===== Provided material
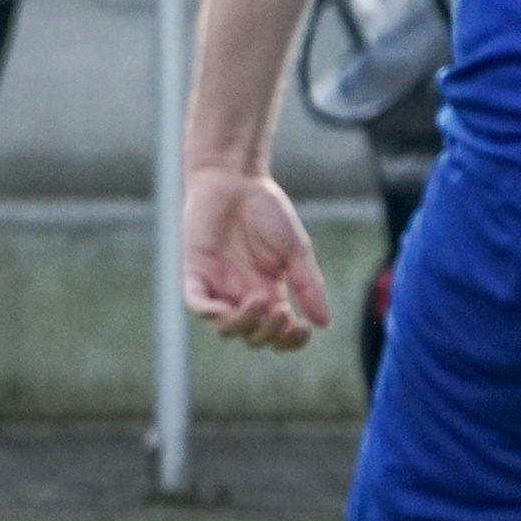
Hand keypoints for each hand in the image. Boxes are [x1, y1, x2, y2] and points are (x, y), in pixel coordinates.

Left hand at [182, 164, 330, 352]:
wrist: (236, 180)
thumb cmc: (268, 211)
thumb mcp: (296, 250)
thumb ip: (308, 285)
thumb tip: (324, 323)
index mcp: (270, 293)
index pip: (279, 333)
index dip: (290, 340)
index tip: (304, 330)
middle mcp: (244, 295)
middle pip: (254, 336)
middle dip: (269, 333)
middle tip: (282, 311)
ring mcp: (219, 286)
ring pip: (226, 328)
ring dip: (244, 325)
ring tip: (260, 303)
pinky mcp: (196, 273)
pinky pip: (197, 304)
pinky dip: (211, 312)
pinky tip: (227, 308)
==========
*Work item*
Each entry above should come back word for word, and no picture should come with it.

*Response to this exercise*
Hand keypoints for each hand in the image. Boxes are [x1, y1, x2, y2] and points are (x, y), in pixel coordinates.

Left hand at [182, 164, 330, 352]:
wrist: (236, 180)
thumb cmc: (268, 211)
thumb mcp: (296, 250)
thumb ip: (308, 285)
thumb tip: (324, 323)
index mcp: (270, 293)
index pip: (279, 333)
index dip: (290, 340)
index tip: (304, 330)
middle mcp: (244, 295)
middle pip: (254, 336)
middle dip: (269, 333)
middle tip: (282, 311)
ring mcp: (219, 286)
ring pip: (226, 328)
ring dip: (244, 325)
ring tip: (260, 303)
pinky mcp: (196, 273)
pinky pip: (197, 304)
pinky dip: (211, 312)
pinky tip: (227, 308)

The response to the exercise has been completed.